§ **Passage**
Several machine learning models for estimating coal HHV employing elemental analysis data collected from coal samples with various origins and locations are compared in this investigation. These approaches include the optimized DE/XGBoost-based model, the optimized DE/RFR-based model, the M5 model tree, and multivariate linear regression (MLR). Additionally, the study looks at how five input components—sulfur (S), hydrogen (H), oxygen (O), nitrogen (N), and carbon (C)—affect the accuracy of coal HHV as the objective variable.
By suggesting an efficient and comprehensible machine learning framework for HHV prediction reliant on the ultimate examination of coal samples, the current work attempts to close this research gap. The novelty of this study lies in three main aspects. First, the hyperparameters of the XGBoost regression model are automatically optimized using the differential evolution (DE) algorithm, enabling a systematic search of the parameter space and improving predictive performance. Second, the proposed DE/XGBoost hybrid model is compared with several widely used approaches in HHV prediction, including random forest regression (RFR), M5 model trees, multivariate linear regression (MLR), and classical empirical correlations. Third, the interpretability of the predictive model is enhanced through the use of SHAP (Shapley Additive Explanation) values, which allow the quantification and ranking of the influence of the elemental variables on the predicted HHV. These contributions offer a methodology for calculating the calorific value of coal from its constituent makeup that is more precise, efficient, and comprehensible.

§ **Exercise A**
Translate this sentence from the passage on coal HHV prediction into Spanish: "The novelty of this study lies in three main aspects."

§ **Supplied records**
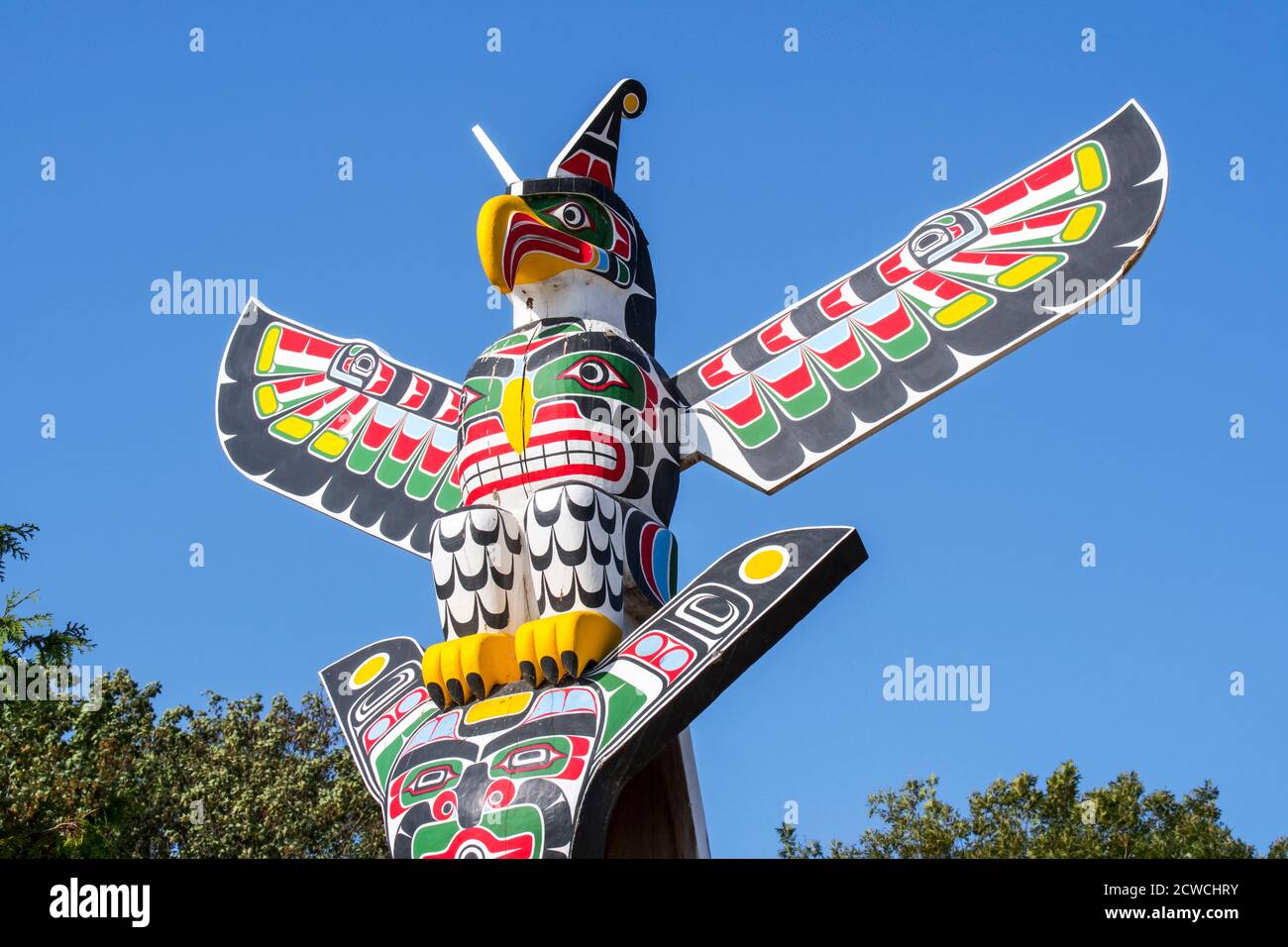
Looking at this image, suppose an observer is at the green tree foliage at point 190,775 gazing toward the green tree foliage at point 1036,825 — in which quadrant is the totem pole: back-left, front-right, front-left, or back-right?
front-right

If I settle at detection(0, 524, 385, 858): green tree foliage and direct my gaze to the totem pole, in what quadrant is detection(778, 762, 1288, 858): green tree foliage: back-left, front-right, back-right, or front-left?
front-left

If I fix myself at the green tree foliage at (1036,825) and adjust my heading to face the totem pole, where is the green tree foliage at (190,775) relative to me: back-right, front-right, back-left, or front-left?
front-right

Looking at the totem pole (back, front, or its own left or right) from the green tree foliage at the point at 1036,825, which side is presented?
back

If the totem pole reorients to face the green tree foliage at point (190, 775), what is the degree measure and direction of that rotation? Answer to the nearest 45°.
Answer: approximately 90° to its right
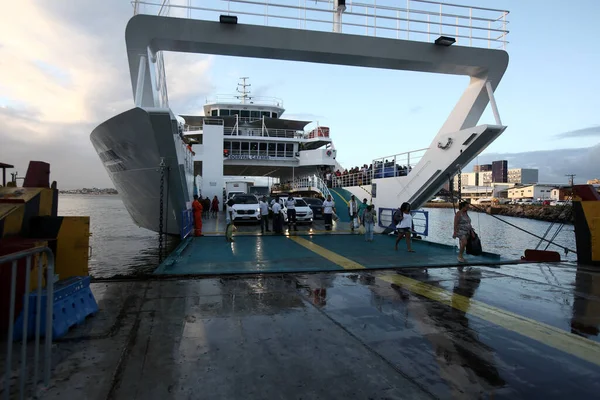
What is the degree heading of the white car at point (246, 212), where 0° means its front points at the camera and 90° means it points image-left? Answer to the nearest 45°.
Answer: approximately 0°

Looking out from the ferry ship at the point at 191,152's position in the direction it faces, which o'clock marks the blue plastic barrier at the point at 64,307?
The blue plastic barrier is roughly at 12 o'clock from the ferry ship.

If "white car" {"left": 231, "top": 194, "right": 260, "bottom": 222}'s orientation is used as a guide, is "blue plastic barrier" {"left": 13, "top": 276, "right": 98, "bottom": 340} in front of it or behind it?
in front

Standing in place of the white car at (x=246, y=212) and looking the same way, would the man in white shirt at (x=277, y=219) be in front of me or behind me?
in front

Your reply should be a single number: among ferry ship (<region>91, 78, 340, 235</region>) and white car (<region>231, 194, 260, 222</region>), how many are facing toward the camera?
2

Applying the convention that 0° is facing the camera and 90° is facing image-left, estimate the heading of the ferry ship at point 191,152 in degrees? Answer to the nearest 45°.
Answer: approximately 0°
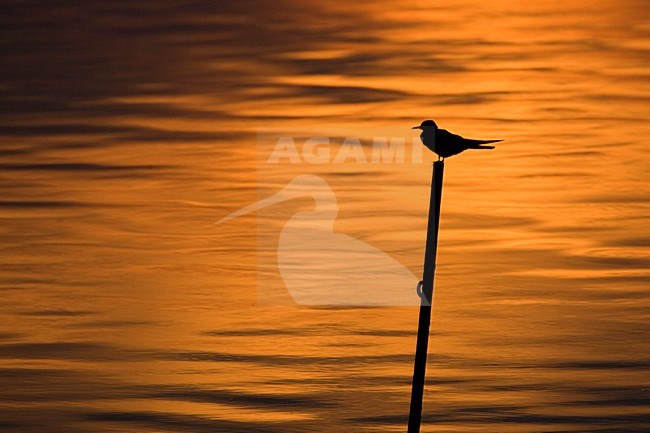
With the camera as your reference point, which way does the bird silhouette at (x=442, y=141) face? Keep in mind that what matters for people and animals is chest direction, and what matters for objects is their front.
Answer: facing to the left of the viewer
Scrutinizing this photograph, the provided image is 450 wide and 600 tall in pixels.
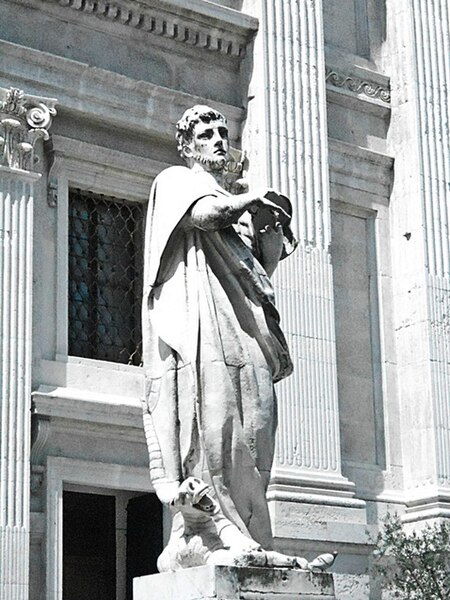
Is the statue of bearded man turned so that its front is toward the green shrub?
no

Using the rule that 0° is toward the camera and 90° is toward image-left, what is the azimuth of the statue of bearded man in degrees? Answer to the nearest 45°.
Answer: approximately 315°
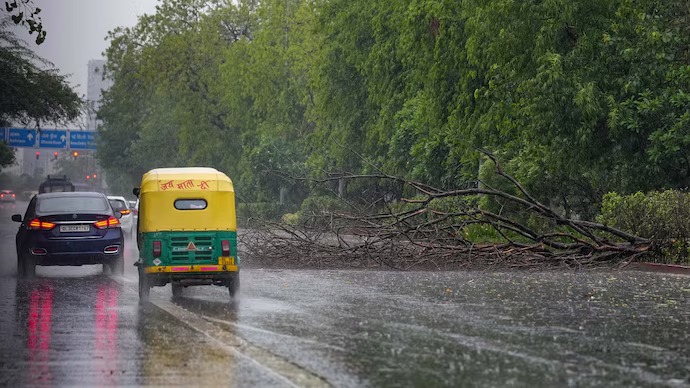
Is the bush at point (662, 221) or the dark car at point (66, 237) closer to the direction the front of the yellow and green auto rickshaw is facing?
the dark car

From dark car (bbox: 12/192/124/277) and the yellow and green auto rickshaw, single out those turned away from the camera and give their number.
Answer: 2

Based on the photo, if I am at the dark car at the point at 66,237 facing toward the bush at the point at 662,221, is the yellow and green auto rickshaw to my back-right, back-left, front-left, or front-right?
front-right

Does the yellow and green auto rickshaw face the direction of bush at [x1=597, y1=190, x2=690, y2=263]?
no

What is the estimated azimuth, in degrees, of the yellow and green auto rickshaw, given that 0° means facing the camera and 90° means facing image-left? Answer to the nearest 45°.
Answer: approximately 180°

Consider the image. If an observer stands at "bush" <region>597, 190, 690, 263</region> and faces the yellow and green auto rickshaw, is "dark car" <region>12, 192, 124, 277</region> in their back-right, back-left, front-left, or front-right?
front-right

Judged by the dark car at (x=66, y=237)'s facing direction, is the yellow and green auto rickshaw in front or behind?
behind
* * *
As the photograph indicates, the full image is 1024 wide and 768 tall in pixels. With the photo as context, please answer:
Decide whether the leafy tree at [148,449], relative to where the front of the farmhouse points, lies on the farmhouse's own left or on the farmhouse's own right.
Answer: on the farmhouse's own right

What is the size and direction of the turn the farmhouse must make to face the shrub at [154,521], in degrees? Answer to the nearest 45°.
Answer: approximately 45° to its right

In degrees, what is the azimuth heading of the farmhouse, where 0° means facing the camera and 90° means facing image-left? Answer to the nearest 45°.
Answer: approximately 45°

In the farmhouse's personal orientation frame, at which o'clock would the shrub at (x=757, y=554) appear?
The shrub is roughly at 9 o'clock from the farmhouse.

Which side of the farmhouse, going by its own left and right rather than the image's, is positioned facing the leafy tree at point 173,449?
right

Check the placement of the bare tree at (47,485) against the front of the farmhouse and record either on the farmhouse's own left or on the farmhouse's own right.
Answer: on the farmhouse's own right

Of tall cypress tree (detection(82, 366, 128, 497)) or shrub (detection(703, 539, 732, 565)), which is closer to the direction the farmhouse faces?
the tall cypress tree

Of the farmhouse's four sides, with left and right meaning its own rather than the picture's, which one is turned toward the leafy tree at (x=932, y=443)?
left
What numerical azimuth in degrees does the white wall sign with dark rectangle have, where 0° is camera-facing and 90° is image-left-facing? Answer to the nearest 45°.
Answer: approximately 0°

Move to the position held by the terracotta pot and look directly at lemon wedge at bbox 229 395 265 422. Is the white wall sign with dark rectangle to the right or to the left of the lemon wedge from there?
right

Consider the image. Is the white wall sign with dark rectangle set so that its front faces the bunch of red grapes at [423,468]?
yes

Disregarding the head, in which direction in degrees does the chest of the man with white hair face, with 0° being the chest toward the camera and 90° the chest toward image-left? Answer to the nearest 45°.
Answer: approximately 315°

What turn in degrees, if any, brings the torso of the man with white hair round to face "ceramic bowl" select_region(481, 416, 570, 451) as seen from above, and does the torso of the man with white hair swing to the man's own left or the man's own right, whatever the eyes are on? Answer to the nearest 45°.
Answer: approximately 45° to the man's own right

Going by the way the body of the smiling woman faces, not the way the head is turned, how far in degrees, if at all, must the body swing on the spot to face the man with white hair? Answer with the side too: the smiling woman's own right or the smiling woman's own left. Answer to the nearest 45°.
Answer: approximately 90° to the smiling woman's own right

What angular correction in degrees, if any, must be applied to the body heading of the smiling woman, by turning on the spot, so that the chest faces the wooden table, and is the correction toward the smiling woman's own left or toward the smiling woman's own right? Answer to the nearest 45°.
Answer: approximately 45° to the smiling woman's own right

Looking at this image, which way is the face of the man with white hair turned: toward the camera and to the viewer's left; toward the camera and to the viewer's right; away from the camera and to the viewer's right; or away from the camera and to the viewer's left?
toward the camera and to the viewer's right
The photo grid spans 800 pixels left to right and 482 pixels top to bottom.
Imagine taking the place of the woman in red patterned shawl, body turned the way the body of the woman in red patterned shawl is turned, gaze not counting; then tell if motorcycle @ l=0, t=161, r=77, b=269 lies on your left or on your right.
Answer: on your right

§ **Exercise B**
From the entries above, copy the lines starting with the line containing "If the totem" and going on through the line containing "The blue plastic barrier is", with no picture included.

§ **Answer area A**
La novedad de este estudio radica en tres aspectos principales.

§ **Answer area B**
If the totem pole reorients to face the green tree foliage at point (190, 775), what is the degree measure and direction of that rotation? Answer to the nearest 45°.
Answer: approximately 90° to its right
What is the degree heading of the white car at point (246, 212), where 0° means its front points at the camera and 90° means it points image-left? Answer to the nearest 45°.
Answer: approximately 0°

Looking out from the ferry ship at the point at 191,152's position in the direction it faces, which o'clock marks the blue plastic barrier at the point at 64,307?
The blue plastic barrier is roughly at 12 o'clock from the ferry ship.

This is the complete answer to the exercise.